Y emprendió el regreso a su casa; pero al llegar al cruce de dos caminos topóse de nuevo con Colás el Chico, que conducía su ganado.

—¿Qué es esto? —exclamó asombrado—. ¿Pero no te ahogué?

—Sí —respondió el otro—. Hace cosa de media hora que me arrojaste al río.

—¿Y de dónde has sacado este rebaño? —preguntó Colás el Grande.

—Son animales de agua —respondió el Chico—. Voy a contarte la historia y a darte las gracias por haberme ahogado, pues ahora sí soy rico de veras. Tuve mucho miedo cuando estaba en el saco, y el viento me zumbó en los oídos al arrojarme tú desde el puente, y el agua estaba muy fría. Enseguida me fui al fondo, pero no me lastimé, pues está cubierto de la más mullida hierba que puedas imaginar. Tan pronto como caí se abrió el saco y se me presentó una muchacha hermosísima, con un vestido blanco como la nieve y una diadema verde en torno del húmedo cabello. Me tomó la mano y me dijo: «¿Eres tú, Colás el Chico? De momento ahí tienes unas cuantas reses; una milla más lejos, te aguarda toda una manada; te la regalo». Entonces vi que el río era como una gran carretera para la gente de mar. Por el fondo hay un gran tránsito de carruajes y peatones que vienen del mar, tierra adentro, hasta donde empieza el río. Había flores hermosísimas y la hierba más verde que he visto jamás. Los peces pasaban nadando junto a mis orejas, exactamente como los pájaros en el aire. ¡Y qué gente más simpática, y qué ganado más gordo, paciendo por las hondonadas y los ribazos!
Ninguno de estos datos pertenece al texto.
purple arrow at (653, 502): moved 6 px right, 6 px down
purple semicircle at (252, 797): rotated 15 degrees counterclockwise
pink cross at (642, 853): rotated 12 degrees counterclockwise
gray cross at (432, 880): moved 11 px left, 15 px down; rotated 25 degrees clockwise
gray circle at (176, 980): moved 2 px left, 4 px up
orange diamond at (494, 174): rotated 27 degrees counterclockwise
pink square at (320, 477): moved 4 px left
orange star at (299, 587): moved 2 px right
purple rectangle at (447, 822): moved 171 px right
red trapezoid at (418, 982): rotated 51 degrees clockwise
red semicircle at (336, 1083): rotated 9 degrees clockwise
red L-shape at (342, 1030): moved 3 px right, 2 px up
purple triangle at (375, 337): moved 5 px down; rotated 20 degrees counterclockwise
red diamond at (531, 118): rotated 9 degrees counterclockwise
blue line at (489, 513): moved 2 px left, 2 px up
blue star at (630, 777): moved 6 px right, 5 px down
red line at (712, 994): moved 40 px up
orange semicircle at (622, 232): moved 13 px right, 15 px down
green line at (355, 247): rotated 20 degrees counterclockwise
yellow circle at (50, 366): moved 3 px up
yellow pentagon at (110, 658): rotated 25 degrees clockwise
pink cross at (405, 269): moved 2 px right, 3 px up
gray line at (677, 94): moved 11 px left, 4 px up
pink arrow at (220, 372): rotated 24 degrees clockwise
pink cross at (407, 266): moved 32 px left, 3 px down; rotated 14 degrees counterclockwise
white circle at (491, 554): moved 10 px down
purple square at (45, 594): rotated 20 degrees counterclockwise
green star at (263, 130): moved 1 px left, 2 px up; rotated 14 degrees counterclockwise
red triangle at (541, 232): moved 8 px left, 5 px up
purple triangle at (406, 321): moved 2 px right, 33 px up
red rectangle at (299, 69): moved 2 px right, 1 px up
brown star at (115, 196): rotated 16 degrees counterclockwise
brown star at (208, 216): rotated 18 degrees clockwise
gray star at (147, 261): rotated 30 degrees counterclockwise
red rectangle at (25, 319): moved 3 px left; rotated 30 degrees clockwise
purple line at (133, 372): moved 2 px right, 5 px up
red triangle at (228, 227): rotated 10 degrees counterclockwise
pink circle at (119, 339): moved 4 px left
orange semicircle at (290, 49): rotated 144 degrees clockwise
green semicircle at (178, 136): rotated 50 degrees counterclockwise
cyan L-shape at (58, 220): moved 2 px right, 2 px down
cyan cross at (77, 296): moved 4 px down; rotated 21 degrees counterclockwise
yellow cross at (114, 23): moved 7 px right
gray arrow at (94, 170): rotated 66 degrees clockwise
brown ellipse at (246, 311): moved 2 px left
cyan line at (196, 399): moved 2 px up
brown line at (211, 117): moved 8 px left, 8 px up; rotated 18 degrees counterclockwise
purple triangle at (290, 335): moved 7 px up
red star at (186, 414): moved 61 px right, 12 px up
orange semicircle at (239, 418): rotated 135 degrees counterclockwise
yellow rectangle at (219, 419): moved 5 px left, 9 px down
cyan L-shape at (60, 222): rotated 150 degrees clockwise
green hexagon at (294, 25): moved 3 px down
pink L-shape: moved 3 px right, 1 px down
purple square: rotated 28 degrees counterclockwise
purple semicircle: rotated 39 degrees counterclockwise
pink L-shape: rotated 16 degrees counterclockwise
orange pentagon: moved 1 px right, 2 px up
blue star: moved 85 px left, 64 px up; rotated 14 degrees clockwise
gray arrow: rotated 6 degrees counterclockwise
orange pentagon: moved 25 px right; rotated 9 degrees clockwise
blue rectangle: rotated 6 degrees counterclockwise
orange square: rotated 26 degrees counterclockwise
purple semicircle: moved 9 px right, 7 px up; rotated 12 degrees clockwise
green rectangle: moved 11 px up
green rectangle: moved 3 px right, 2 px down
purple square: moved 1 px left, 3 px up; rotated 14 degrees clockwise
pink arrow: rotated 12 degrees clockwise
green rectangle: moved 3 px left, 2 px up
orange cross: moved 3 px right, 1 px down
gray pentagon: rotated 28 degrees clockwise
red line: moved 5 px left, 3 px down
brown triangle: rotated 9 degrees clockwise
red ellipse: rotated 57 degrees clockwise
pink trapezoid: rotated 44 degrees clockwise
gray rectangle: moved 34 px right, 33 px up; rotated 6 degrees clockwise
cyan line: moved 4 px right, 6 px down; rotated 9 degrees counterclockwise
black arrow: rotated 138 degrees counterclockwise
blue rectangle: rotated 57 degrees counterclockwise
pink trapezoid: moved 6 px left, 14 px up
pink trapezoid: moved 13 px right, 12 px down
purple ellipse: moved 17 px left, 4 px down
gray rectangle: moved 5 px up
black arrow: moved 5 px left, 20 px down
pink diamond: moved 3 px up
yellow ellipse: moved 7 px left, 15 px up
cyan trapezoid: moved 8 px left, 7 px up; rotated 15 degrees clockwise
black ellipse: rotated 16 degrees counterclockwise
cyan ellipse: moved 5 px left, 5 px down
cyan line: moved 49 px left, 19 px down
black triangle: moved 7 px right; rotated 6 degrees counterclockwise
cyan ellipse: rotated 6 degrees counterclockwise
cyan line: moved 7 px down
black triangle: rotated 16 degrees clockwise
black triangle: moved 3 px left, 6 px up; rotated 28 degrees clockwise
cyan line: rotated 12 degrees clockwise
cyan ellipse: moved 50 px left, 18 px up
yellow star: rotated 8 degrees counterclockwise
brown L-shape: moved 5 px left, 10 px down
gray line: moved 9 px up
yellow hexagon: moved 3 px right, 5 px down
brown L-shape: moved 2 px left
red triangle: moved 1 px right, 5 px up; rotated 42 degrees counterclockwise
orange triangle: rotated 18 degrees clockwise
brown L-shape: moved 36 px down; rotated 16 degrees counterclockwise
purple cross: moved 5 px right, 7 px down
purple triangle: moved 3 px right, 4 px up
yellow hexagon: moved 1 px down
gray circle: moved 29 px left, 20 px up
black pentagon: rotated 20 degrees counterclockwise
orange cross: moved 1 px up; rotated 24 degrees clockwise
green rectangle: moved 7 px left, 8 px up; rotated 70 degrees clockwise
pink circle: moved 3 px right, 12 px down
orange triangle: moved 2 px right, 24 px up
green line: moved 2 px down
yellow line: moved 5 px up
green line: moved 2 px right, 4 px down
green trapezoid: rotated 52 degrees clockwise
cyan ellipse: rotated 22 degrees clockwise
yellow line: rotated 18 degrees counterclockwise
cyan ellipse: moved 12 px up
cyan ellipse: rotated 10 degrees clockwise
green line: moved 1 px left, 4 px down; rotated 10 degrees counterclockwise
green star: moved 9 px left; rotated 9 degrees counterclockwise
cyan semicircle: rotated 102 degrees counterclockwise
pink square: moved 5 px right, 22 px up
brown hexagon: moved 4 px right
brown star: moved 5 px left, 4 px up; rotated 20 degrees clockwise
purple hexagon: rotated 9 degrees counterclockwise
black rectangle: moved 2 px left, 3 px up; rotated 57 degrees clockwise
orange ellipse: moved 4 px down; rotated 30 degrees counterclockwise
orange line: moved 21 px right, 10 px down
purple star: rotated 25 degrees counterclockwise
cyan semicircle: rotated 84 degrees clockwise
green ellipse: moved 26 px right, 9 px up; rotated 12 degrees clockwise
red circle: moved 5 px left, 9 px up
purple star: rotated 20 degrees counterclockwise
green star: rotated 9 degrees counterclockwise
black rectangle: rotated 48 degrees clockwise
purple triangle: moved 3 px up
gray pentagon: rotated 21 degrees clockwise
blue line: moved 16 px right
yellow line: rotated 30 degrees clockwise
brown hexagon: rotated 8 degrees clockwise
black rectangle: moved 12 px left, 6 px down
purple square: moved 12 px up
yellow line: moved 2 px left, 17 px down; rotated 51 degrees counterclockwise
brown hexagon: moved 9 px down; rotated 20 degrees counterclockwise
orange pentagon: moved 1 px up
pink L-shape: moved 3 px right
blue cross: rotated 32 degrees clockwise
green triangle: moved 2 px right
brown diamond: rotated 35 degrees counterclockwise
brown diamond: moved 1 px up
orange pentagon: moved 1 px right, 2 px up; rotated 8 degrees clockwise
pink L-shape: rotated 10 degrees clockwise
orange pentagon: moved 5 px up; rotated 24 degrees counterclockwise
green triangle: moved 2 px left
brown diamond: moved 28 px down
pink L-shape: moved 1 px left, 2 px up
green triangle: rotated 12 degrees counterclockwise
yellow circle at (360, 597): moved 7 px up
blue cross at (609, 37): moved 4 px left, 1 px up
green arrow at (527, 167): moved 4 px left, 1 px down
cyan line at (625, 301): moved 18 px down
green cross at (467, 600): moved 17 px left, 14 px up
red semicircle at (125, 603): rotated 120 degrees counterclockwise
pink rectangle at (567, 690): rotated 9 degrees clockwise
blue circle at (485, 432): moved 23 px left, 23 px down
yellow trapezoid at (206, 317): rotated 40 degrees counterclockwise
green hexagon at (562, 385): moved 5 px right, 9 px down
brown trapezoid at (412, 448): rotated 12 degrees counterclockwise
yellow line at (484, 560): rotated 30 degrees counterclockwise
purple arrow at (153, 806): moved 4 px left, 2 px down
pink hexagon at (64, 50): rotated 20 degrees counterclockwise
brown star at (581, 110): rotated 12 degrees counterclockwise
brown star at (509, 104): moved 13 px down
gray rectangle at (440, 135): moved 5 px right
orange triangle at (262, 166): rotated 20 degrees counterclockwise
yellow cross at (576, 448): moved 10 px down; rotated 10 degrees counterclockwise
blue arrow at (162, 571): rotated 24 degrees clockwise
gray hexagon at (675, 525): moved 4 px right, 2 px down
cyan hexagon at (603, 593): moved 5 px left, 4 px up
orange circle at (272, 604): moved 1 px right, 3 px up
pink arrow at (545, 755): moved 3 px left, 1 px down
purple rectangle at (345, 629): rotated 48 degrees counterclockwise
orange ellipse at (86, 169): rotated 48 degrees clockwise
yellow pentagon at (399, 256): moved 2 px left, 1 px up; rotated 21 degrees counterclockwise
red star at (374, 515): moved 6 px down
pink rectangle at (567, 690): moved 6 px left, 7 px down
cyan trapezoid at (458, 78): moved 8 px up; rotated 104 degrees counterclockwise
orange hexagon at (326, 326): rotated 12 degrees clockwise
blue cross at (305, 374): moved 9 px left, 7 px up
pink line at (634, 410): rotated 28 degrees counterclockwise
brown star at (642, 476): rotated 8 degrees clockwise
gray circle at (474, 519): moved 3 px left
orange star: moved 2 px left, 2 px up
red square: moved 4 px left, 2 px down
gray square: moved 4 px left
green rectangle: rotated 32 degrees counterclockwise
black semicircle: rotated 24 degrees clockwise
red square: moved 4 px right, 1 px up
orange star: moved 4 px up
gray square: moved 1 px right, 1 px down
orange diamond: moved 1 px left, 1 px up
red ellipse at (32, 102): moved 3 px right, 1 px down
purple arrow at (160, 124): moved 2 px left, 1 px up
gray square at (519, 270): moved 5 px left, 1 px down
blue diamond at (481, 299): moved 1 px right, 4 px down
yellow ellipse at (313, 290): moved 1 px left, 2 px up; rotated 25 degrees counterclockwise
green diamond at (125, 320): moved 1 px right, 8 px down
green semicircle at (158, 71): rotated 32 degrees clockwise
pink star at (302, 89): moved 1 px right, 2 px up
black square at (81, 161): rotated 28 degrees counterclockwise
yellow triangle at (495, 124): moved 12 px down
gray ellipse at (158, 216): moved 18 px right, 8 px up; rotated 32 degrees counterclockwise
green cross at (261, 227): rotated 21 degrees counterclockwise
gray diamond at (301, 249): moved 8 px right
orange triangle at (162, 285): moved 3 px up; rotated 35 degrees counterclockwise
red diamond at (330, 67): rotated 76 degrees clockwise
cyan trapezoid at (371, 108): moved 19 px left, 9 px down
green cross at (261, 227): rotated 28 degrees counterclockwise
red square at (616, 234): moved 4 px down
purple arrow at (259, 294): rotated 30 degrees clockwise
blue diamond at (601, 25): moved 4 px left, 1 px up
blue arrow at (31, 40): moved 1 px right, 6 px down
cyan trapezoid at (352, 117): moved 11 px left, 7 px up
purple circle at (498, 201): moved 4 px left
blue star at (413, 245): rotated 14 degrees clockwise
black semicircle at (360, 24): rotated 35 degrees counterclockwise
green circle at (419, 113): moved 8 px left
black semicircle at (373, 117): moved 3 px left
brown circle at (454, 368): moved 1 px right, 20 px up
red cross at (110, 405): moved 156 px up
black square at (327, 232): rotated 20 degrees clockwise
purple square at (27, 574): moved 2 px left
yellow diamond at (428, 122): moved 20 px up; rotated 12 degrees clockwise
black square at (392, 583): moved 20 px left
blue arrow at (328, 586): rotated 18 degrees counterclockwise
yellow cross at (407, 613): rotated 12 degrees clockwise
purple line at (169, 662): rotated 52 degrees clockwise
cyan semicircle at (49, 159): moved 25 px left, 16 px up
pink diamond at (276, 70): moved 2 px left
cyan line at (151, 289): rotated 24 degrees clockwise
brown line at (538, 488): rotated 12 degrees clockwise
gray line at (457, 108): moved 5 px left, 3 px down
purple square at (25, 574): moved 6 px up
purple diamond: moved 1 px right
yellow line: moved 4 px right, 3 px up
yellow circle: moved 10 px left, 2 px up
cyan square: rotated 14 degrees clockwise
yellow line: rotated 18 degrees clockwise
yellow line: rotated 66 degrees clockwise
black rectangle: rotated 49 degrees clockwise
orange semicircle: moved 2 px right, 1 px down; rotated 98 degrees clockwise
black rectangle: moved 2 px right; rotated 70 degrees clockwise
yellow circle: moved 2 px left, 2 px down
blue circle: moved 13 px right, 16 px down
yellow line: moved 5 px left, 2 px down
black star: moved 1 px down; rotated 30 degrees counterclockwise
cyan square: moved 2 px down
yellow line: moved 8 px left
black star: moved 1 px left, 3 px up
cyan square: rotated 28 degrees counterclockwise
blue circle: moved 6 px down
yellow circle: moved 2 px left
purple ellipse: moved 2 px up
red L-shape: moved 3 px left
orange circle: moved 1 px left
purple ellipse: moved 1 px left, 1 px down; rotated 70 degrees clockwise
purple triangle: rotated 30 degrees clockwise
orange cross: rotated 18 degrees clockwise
—¿Y por qué has vuelto a la tierra? —preguntó Colás el Grande. Yo no lo habría hecho, si tan bien se estaba allá abajo.

—Sí —respondió el otro—, pero se me ocurrió una gran idea. Ya has oído lo que te dije: la doncella me reveló que una milla camino abajo —y por camino entendía el río, pues ellos no pueden salir a otro sitio— me aguardaba toda una manada de vacas. Pero yo sé muy bien que el río describe muchas curvas, ora aquí, ora allá; es el cuento de nunca acabar. En cambio, yendo por tierra se puede acertar el camino; me ahorro así casi media milla, y llego mucho antes al lugar donde está el ganado.

—¡Qué suerte tienes! —exclamó Colás el Grande—. ¿Piensas que me darían también ganado, si bajase al fondo del río?

—Seguro —respondió Colás el Chico—, pero yo no puedo llevarte en el saco hasta el puente, pesas demasiado. Si te conformas, con ir allí a pie y luego meterte en el saco, te arrojare al río con mucho gusto.

—Muchas gracias —asintió el otro—. Pero si cuando esté abajo no me dan nada, te zurraré de lo lindo; y no creas que hablo en broma.

—¡Bah! ¡No te lo tomes tan a pecho! —y se encaminaron los dos al río. Cuando el ganado, que andaba sediento, vio el agua, echó a correr hacia ella para calmar la sed.

—¡Fíjate cómo se precipitan! —observó Colás el Chico—. Bien se ve que quieren volver al fondo.

—Sí, ayúdame —dijo el tonto—; de lo contrario vas a llevar palo —. Y se metió en un gran saco que venía atravesado sobre el dorso de uno de los bueyes.

—Ponle dentro una piedra, no fuera caso que quedase flotando —añadió.

—Perfectamente —dijo el Chico, e introduciendo en el saco una voluminosa piedra, lo ató fuertemente y, ¡pum!, Colás el Grande salió volando por los aires, y en un instante se hundió en el río. «Me temo que no encuentres el ganado», dijo el otro Colás, emprendiendo el camino de casa con su manada.

El patito feo

(Den grimme ælling)

¡
Q
ué hermosa estaba la campiña! Había llegado el verano: el trigo estaba amarillo; la avena, verde; la hierba de los prados, cortada ya, quedaba recogida en los pajares, en cuyos tejados se paseaba la cigüeña, con sus largas patas rojas, hablando en egipcio, que era la lengua que le enseñara su madre. Rodeaban los campos y prados grandes bosques, y entre los bosques se escondían lagos profundos. ¡Qué hermosa estaba la campiña! Bañada por el sol levantábase una mansión señorial, rodeada de hondos canales, y desde el muro hasta el agua crecían grandes plantas trepadoras formando una bóveda tan alta que dentro de ella podía estar de pie un niño pequeño, mas por dentro estaba tan enmarañado, que parecía el interior de un bosque. En medio de aquella maleza, una gansa, sentada en el nido, incubaba sus huevos. Estaba ya impaciente, pues ¡tardaban tanto en salir los polluelos, y recibía tan pocas visitas!